Avant-gardiste, percussionniste, chanteur, auteur, compositeur, trompettiste autodidacte, depuis la fin des années 70 et la formation Gwakasonné, Edmony Krater est une référence de la musique antillaise.
Discret et néanmoins actif c’est en 2015 qu’il s’est à nouveau retrouvé dans la lumière, quand Heavenly Sweetness a réédité Ti Jan Pou Velo, son album enregistré en 1988 avec son groupe Zepiss. Un disque devenu rare et possédé seulement par quelques collectionneurs avisés. Après An Ka Sonjé (2018), il revient avec J’ai Traversé La Mer.
Bien longtemps avant Edmony Krater, ils sont des centaines de milliers à avoir traversé la mer. Arrachés à l’Afrique, pris dans la logique violente et absurde du commerce triangulaire, ils ont été disséminés de force en Amérique, dans les Caraïbes ou en Europe, créant de fait une diaspora noire. Les siècles passant, leurs descendants sont devenus écrivains, poètes, dirigeants, sportifs, musiciens.
Quand, ailleurs dans le monde, ils créaient le blues, le reggae, le jazz, la soul, le funk, c’est au son du tambour gwoka qu’en Guadeloupe d’autres forgeaient leur identité musicale. Sous ses martèlements cadencés qu’ils rythmaient les fêtes, portaient leurs revendications, exprimaient leurs colères.
Indissociable de la culture Guadeloupéenne, Edmony Krater a fait du gwoka le socle de J’ai Traversé La Mer. En le rappelant à l’une de ses fonctions ancestrales, celle de communiquer, il a transformé la puissante percussion en aimant rythmique sur lequel toutes les musiques qui l’ont façonné et inspiré dans son parcours de musicien sont venues s’agglutiner et s’agréger.

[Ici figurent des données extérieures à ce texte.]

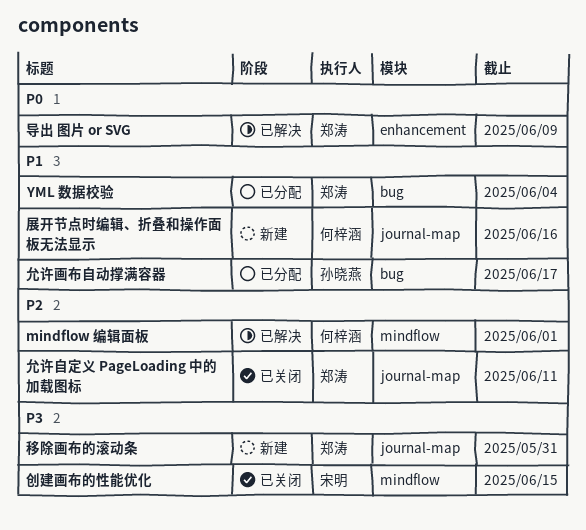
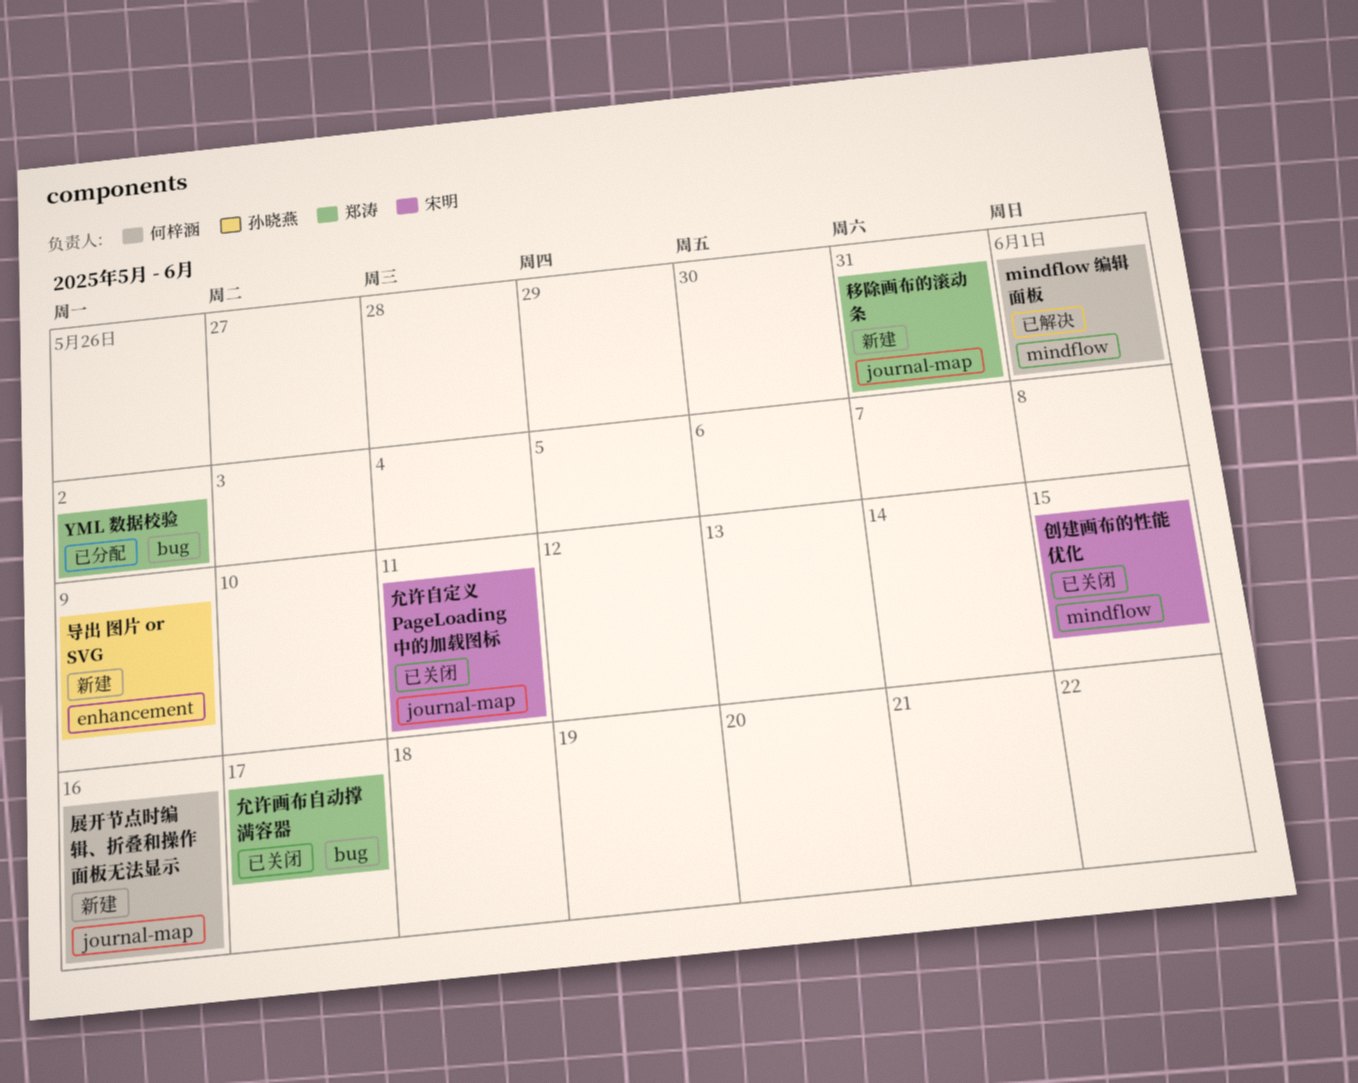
YML 数据校验, due: Jun 4 -> Jun 2
允许画布自动撑满容器, status: 已分配 -> 已关闭
允许画布自动撑满容器, owner: 孙晓燕 -> 郑涛
允许自定义 PageLoading 中的加载图标, owner: 郑涛 -> 宋明
导出 图片 or SVG, status: 已解决 -> 新建
导出 图片 or SVG, owner: 郑涛 -> 孙晓燕

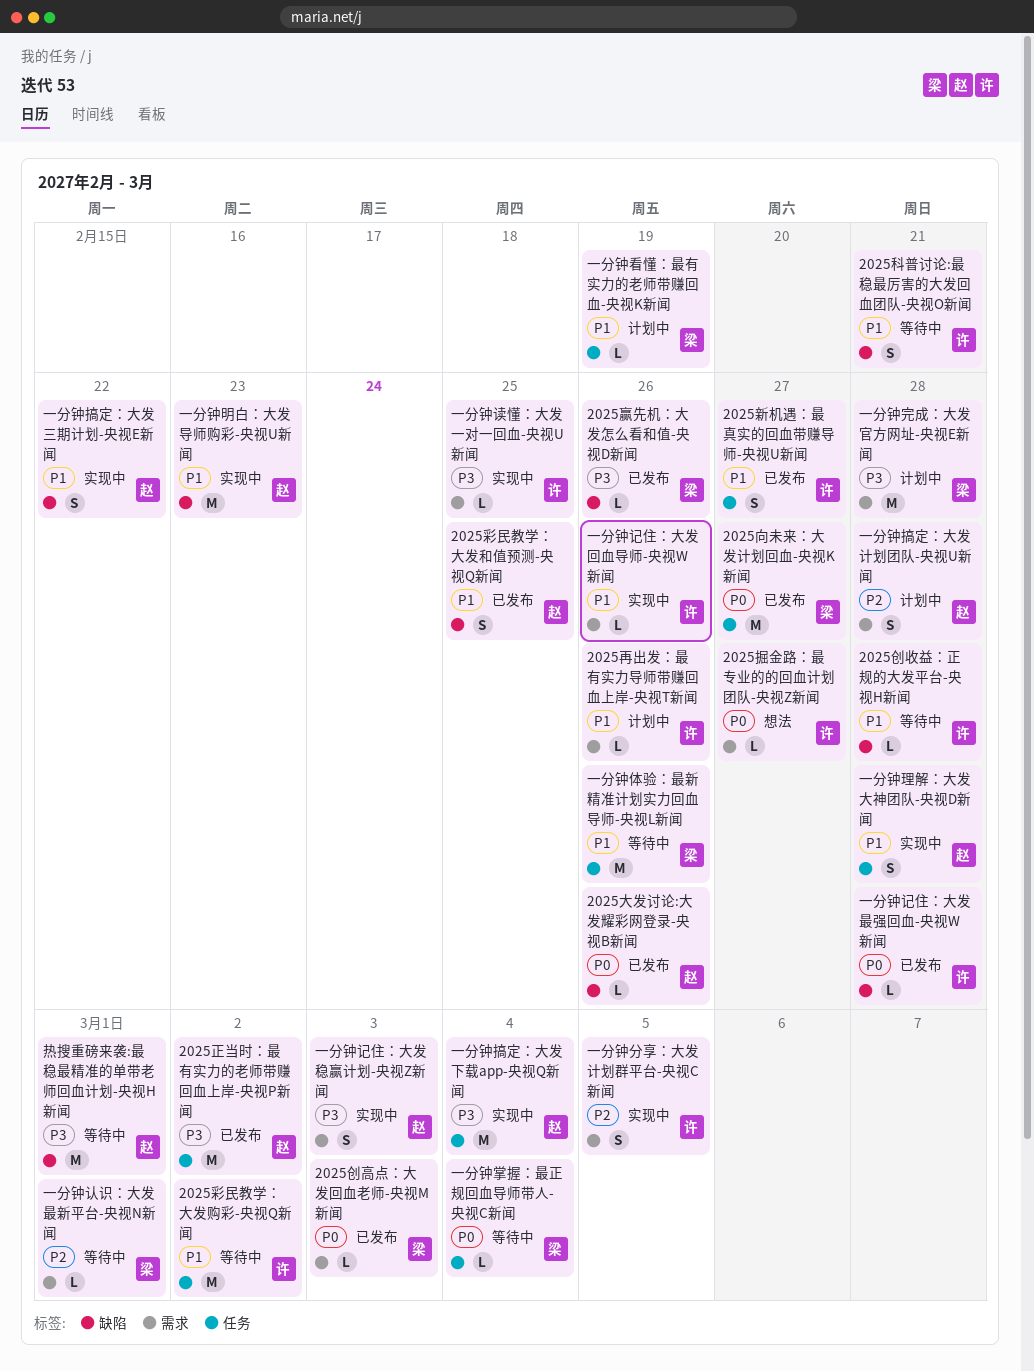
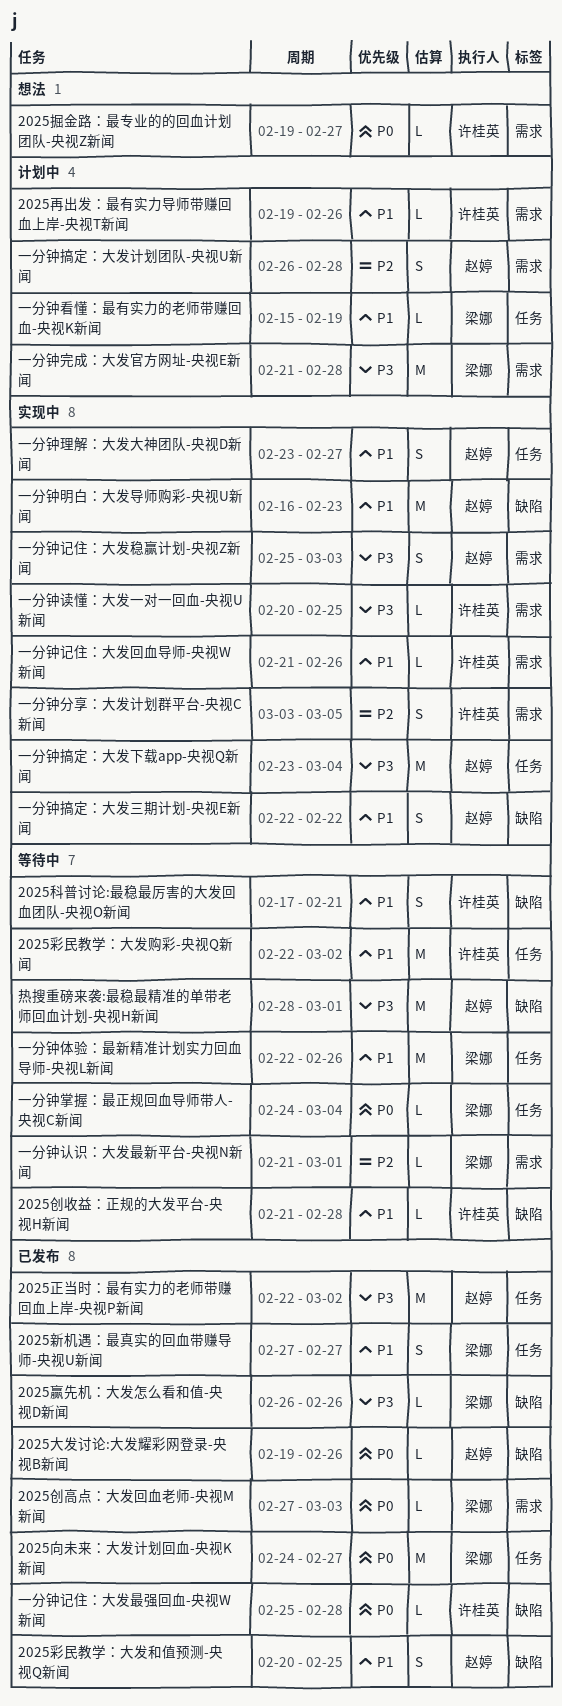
2025新机遇：最真实的回血带赚导师-央视U新闻, owner: 许桂英 -> 梁娜
一分钟理解：大发大神团队-央视D新闻, due: Feb 28 -> Feb 27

En les entremêlant les unes aux autres Edmony a défini une vision moderne et contemporaine du gwoka, loin de toute folklorisation mais strictement fidèle à l’identité guadeloupéenne. Une identité qu’il fait voyager dans des notes de jazz cuivrées ou les boucles séquencées d’une boîte à rythmes. Passer des circuits imprimés d’un synthétiseur aux cordes pures d’un piano. Le gwoka en filigrane plus ou moins affirmé mais toujours présent, contenu dans les rails pour assurer la colonne vertébrale d’un morceau, compagnon de jeu avec lequel les musiciens organisent de folles courses de solistes sur lesquelles il abat ses orages percussifs. Une identité au militantisme affirmé, qui se rappelle au tumulte politico-social d’une île dont les trésors naturels meurent sous les nuisances chimiques. Qui se remémore le passé et en fait un moteur pour aller de l’avant, plutôt qu’un éternel sujet de rancoeur. Réunissant autour de lui deux générations de musiciens* (les percussions de Roger Raspail, la batterie de Sonny Troupé, la basse de Julian Babou et celle de Live I, les claviers de Jonathan Jurion), Edmony Krater assure ce rôle de transmission qui habite la musique gwoka depuis toujours.